A loud, boisterous,quick-witted gentleman from Verona.

Hunter for a wife

Petruchio comes to Padua to find a wife and finds a perfect fit, Kate. Kate was shrewishness women. Petuchio was warned about this but he hoped to silence her tongue and temper with his own. Though he declares his object is only to wive wealthily, and Grumio says he'd marry any foul old hag with money, He ridicules her in such a pleasant, madcap fashion, that one can't help liking him.


Love is a game

Pretuchio makes Kate beg for Grumio; will give no choleric food to choleric folk; in fact he "kills her in her own humour"; tames her by pretended love; starves her till she thanks him for meat he's dressed; and then when her food has made her saucy, and she rebels again about her dress (which was indeed enough to make the most angelic woman's temper rise), he beats her in the old way by pretending to sympathize with her. Then he stops her going home, because she won't say two is seven.

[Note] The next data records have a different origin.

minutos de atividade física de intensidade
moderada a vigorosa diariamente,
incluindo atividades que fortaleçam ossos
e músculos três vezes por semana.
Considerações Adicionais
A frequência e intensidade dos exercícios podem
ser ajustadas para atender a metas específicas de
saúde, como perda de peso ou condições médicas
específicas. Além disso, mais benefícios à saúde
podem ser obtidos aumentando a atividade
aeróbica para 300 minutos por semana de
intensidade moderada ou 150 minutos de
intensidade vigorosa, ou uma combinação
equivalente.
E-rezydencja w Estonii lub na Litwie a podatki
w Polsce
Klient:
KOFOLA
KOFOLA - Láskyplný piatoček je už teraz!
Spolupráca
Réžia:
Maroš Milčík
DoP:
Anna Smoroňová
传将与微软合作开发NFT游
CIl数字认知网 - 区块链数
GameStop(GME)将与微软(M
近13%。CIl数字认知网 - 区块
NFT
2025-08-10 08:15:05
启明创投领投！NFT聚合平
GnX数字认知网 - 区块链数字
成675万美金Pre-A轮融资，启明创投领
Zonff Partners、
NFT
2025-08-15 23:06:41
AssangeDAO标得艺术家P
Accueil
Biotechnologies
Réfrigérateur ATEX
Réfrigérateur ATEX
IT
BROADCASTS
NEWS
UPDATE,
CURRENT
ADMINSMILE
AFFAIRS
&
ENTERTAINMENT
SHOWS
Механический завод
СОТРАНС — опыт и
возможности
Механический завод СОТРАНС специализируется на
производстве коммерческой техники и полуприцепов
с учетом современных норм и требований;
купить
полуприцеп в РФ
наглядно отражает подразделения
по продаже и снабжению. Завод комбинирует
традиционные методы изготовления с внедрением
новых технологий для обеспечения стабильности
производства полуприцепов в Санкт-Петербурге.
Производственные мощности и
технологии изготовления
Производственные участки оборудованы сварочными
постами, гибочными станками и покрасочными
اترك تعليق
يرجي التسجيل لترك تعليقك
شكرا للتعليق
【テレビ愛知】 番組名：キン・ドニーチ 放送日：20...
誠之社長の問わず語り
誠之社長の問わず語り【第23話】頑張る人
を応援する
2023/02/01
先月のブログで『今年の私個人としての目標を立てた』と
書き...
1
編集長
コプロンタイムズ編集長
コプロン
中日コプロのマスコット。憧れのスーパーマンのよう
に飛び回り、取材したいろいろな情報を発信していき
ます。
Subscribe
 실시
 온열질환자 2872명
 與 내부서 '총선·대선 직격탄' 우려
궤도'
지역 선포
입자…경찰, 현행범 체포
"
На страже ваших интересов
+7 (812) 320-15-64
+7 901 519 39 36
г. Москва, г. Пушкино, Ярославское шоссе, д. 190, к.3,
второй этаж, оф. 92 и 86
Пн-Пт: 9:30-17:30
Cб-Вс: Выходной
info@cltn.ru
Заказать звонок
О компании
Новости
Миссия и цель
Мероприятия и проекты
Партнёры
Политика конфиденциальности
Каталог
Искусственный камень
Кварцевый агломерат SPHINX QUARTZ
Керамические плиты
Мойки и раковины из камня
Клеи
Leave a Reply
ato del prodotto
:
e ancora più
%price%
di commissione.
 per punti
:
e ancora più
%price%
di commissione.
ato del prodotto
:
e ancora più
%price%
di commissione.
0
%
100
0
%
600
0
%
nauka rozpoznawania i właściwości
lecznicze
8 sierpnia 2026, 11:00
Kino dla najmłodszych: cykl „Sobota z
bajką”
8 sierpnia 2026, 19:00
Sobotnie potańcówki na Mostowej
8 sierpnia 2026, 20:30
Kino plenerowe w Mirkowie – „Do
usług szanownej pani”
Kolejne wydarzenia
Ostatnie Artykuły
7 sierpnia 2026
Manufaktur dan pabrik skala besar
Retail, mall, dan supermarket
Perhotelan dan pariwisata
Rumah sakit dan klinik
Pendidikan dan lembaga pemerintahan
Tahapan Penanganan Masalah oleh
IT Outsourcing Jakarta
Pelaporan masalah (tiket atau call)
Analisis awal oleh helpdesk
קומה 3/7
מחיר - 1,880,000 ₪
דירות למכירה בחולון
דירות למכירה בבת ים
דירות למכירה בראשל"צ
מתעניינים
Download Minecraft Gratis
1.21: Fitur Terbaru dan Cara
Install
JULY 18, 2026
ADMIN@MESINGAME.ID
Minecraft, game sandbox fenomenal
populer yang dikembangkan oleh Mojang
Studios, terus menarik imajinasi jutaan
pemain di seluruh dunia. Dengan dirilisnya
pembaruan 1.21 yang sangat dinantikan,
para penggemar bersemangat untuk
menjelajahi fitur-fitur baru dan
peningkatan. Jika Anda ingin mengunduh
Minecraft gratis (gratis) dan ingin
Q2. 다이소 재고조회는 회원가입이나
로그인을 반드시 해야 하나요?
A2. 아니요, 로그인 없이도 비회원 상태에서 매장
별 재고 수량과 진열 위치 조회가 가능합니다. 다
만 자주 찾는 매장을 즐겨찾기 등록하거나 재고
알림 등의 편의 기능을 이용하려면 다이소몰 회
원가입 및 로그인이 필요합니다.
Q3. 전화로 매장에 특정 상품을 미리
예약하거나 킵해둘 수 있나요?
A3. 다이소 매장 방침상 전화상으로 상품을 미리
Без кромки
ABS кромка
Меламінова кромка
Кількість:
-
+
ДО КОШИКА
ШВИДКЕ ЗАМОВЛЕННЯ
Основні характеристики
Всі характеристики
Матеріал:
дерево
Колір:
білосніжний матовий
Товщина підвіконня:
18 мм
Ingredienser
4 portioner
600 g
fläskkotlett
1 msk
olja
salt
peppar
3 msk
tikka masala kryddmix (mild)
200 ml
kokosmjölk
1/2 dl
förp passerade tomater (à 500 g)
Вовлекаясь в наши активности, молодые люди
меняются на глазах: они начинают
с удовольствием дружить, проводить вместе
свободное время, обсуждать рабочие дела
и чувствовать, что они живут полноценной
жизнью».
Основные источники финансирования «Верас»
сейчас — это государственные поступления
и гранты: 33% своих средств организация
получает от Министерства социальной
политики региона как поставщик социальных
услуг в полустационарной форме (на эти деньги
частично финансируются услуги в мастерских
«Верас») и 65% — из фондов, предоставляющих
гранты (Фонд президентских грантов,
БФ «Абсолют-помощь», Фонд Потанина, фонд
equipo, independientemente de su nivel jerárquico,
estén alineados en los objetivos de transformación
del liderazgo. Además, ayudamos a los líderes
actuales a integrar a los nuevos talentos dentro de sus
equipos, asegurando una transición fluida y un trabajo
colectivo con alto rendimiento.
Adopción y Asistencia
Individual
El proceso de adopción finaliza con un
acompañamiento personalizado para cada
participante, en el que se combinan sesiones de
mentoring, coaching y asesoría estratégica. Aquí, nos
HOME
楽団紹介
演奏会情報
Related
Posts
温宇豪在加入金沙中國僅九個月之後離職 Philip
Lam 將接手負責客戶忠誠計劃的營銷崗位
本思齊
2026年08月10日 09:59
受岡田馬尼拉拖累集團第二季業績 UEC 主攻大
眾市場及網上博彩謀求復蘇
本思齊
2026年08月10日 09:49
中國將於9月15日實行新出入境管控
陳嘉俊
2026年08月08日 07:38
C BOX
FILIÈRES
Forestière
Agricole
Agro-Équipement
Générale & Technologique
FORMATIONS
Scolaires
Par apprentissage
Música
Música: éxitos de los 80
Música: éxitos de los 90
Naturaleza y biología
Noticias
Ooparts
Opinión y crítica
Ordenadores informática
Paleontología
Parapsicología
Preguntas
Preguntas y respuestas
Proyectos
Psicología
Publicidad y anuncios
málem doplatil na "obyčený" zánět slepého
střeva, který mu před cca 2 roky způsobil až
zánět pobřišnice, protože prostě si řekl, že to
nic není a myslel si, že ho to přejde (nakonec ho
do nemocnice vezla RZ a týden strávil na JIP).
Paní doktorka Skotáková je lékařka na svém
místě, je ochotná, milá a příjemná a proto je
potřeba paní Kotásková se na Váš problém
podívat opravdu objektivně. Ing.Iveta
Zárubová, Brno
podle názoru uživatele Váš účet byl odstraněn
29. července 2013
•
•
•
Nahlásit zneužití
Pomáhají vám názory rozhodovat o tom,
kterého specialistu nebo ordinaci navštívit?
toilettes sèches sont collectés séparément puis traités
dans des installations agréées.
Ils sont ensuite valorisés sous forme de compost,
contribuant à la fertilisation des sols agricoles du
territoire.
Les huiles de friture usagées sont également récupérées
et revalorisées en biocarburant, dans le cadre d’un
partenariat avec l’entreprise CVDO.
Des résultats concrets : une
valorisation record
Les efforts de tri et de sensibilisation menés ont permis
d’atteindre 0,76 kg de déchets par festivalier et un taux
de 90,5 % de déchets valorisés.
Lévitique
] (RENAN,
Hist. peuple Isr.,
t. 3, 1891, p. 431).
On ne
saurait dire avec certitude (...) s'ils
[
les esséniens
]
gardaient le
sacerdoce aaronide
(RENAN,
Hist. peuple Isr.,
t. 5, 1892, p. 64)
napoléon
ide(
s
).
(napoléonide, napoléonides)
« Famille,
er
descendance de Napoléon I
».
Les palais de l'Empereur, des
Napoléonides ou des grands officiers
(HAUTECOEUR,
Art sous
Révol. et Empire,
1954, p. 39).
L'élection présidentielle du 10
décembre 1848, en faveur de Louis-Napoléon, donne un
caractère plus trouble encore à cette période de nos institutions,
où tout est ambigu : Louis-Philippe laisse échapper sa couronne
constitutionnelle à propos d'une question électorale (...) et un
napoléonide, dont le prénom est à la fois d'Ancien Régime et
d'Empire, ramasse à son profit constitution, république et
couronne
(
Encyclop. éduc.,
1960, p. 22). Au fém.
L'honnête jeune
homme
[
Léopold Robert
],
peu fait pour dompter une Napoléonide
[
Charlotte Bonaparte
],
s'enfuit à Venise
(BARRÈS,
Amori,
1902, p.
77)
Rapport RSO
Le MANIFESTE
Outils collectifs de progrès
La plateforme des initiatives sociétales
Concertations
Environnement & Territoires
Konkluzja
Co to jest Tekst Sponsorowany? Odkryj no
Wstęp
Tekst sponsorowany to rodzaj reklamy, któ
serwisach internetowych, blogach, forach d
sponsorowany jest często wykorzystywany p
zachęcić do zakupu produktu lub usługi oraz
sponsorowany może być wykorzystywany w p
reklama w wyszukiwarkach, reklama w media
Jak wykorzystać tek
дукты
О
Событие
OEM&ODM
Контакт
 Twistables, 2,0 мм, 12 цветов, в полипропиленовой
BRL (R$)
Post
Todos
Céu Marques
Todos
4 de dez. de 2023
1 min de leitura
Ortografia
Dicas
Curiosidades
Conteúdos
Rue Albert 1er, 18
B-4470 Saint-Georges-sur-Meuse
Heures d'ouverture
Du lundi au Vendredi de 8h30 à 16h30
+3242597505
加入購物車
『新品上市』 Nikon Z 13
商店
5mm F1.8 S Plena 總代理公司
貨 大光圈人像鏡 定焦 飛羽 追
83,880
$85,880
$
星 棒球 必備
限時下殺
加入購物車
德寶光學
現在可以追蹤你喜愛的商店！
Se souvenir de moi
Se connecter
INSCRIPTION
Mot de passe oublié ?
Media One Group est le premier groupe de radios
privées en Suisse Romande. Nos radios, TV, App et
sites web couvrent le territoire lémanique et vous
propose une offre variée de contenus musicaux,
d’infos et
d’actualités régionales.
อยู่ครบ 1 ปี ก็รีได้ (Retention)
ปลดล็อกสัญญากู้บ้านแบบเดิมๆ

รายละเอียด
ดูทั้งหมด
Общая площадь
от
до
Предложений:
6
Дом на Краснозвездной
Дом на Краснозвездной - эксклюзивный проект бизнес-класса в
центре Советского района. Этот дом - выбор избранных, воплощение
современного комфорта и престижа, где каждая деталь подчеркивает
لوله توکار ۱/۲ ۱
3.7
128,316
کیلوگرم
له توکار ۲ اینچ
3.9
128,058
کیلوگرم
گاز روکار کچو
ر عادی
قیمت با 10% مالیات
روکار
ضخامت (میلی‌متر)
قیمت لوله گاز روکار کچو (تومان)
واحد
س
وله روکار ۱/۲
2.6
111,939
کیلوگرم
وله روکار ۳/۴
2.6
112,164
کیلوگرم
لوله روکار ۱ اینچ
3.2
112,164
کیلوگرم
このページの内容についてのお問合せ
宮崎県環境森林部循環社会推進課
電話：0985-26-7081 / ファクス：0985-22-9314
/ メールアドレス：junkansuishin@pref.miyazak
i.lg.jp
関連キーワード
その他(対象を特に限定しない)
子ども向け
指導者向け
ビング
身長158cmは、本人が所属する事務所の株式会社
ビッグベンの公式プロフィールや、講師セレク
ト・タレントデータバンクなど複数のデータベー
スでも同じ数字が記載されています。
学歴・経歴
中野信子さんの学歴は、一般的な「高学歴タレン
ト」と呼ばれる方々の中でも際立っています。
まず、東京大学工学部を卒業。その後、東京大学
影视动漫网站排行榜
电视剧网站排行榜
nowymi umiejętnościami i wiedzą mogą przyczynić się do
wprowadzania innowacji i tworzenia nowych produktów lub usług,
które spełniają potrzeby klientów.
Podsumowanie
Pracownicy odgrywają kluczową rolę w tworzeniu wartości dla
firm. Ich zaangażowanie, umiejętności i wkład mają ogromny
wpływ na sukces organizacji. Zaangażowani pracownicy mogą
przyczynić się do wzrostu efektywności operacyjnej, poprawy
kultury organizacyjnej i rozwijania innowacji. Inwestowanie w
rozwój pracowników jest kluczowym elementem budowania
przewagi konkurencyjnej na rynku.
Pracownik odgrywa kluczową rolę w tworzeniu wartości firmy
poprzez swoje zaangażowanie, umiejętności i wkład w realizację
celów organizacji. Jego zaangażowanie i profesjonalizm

When she gives in, he no doubt tries her too hardly, but then she has tried him before, and the result is that they two alone are married, while the other two, Hortensio and Lucentio, are only "sped." ("Let us hope though," says Miss Constance O'Brien, "that Petruchio gave up choosing Kate's dresses and caps.") If Petruchio is not a gentleman, and Kate not a lady, their day differed from ours: they were a happy couple, we may be sure. Kate would obey him with a will, for her husband had fairly beaten her at her own game, and won her respect.